According to most calculators I can see online, we're looking at about a month at warp 5, or around 15 days at warp 6. I think a traditional "shuttle" wouldn't be up to the task - you'd want a vessel with bunks and space to walk around, at the very least.

[–] T156@lemmy.world 1 points 8 hours ago

I think a traditional “shuttle” wouldn’t be up to the task - you’d want a vessel with bunks and space to walk around, at the very least.

They can probably do it in a pinch. In Relics, Scotty is given a shuttle to roam around in, and it's doubtful that the Enterprise would have given him one if it was something that would only be capable of short-range operation.

But normally, I'd imagine that you'd just rendezvous with a starship, who would take you the rest of the way, with or without the shuttle, which would get close enough, and then you'd either have another ship, or use another shuttle to get you the rest of the way.

Sort of like a car using a ferry.

[–] hopesdead@startrek.website 2 points 1 week ago* (last edited 1 week ago) (3 children)

Yeah, if you go back and watch the video I posted on YouTube, the welcome message that plays when you’re in line specifically says shuttle. It would’ve made more sense if they were runabouts but there’s no evidence that runabouts are even used during the period of Picard season 3.

Based on what I can remember from DS9, runabouts are faster and generally used for longer trips.

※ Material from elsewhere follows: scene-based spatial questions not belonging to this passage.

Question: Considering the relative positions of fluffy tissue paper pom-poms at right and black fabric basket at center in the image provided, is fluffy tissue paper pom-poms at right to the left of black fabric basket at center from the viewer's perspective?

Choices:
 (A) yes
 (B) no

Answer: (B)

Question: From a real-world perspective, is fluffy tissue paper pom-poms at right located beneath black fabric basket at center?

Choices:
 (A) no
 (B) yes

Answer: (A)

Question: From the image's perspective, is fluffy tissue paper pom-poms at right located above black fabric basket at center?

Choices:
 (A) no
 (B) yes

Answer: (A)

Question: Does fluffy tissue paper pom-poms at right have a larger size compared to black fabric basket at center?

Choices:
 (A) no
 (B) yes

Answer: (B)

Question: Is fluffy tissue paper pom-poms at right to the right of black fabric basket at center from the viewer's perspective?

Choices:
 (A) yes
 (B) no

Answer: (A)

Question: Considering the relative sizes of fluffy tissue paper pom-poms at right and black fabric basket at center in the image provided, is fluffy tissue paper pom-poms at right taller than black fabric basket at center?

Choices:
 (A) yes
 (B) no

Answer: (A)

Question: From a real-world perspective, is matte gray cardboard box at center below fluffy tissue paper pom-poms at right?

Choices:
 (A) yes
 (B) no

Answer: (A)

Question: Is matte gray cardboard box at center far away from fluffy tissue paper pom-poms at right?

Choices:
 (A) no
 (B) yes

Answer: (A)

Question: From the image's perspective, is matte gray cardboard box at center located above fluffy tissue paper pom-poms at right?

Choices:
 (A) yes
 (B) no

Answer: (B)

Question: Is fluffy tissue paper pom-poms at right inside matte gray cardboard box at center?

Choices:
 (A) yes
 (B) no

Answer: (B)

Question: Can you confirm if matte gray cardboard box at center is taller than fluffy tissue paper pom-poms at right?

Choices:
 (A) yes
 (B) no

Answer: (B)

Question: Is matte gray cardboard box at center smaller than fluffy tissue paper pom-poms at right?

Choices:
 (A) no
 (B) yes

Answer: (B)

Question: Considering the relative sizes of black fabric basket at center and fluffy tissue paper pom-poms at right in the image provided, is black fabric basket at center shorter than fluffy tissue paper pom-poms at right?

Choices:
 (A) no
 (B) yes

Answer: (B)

EDIT: Is the Federation even adhering to the warp five speed limit anymore? I know it doesn’t get addressed after “Force of Nature”, but is there anything suggesting that the speed limit has been dropped completely by the 25th century?

EDIT 2: The site I linked says 28.19 days.

[–] T156@lemmy.world 1 points 8 hours ago

EDIT: Is the Federation even adhering to the warp five speed limit anymore? I know it doesn’t get addressed after “Force of Nature”, but is there anything suggesting that the speed limit has been dropped completely by the 25th century?

Nothing explicit, though there's behind-the-scenes materials. The nacelles on the Intrepid-class were designed to mitigate that for example, but that never made it on-screen.

On-screen, we just know that warp engines didn't significantly change, and that the Enterprise was able to exceed those speeds after a bit, so it was presumably fixed behind the scenes.

[–] ValueSubtracted@startrek.website 6 points 1 week ago (2 children)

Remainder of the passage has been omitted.